We are proud to state that, while developing our PoC for river and flash-flooding layer feasibility in Honduras in 2020, we were able to provide “just in time” information (in the form of a predictive flooding risk map) to our Honduran partner IHCIT for the city of Tegucigalpa during last year’s catastrophic flooding season in the country.
Our ML component combines optical and microwave remote sensing techniques. The PoC was conceived to demonstrate that ML can obtain plausible and valuable results (averaging 80+% certainty) using data in the public domain. We tested, compared and retrained both free high- def-model (satellite images (res 0.40 meters, 2013)) with lower-def-images (Sentinel 2) for better results; although lower-resolution image delivered less local details. We are now in the process of improving our algorithms.
Alignment with our Mission
For the past two decades, as urban and regional planners at the Institute for International Urban Development (I2UD), spun off from the Harvard Graduate School of Design in 2005, we have pioneered strategic planning centered on climate change adaptation, social inclusion and informal settlements, and local capacity building throughout the Global South.
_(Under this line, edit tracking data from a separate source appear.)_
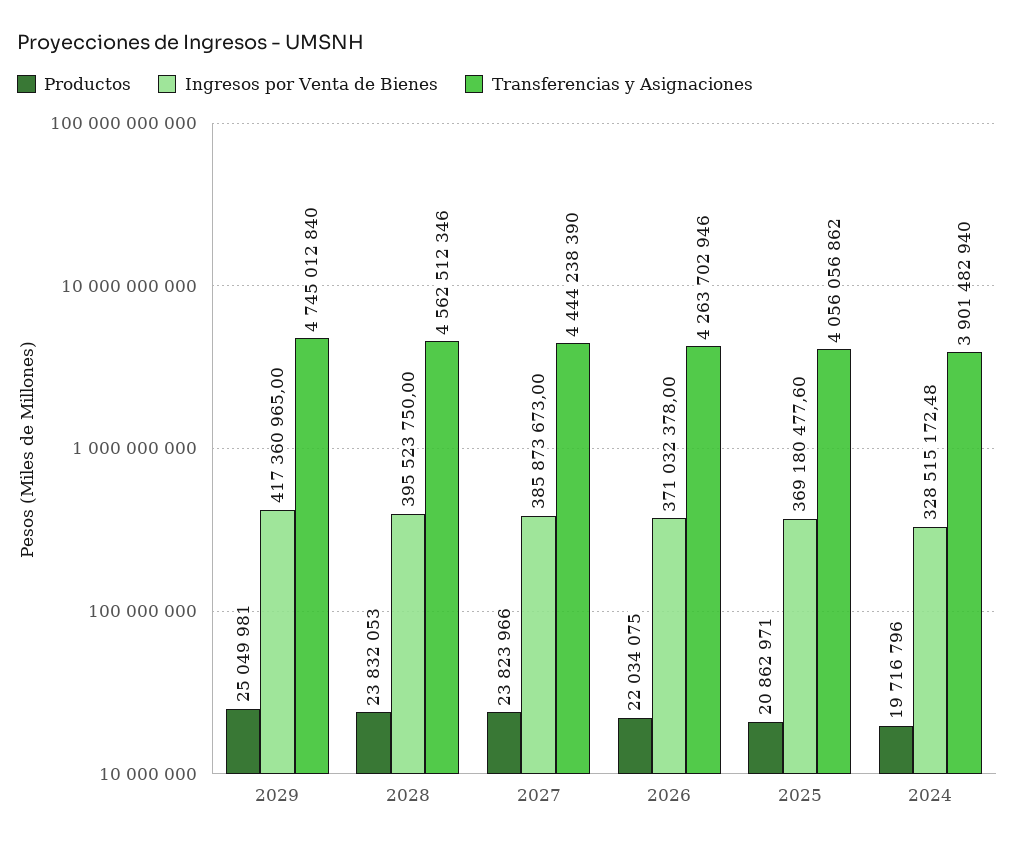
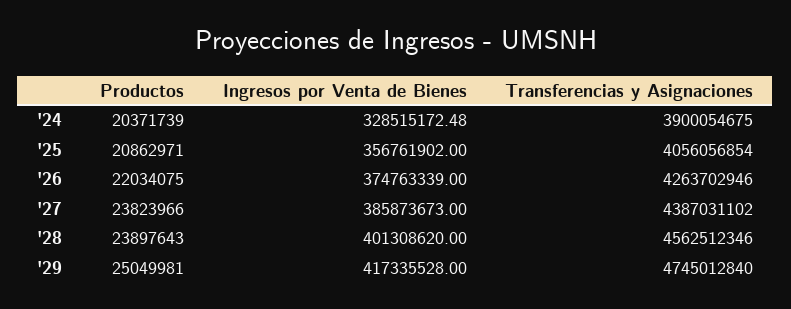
Ingresos por Venta de Bienes, 2029: 417360965 -> 417335528
Productos, 2028: 23832053 -> 23897643
Ingresos por Venta de Bienes, 2028: 395523750 -> 401308620
Transferencias y Asignaciones, 2027: 4444238390 -> 4387031102
Ingresos por Venta de Bienes, 2026: 371032378 -> 374763339
Ingresos por Venta de Bienes, 2025: 369180477.6 -> 356761902
Transferencias y Asignaciones, 2025: 4056056862 -> 4056056854
Productos, 2024: 19716796 -> 20371739
Transferencias y Asignaciones, 2024: 3901482940 -> 3900054675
Our mission is “to formulate sustainable urban and regional development strategies with local governments and communities building upon their unique cultural and social assets.” To preserve these local assets, it is our mandate to co-design with local partners; thus local crowdsourcing intelligence and local data validation is of paramount importance.
This project furthers our mission in consonance with our expertise and track record, as it leverages cutting-edge data and data processing technologies to help cities and communities plan for a sustainable future in the face of climate change. We seek data production to provide concrete, more climate-resilient, inclusive and equitable planning outcomes, particularly to foster climate change adaptation and mitigation through an emphasis on nature based, green infrastructure, and ecosystem restoration solutions with benefits for an entire city and region, and focused on the most socially vulnerable populations.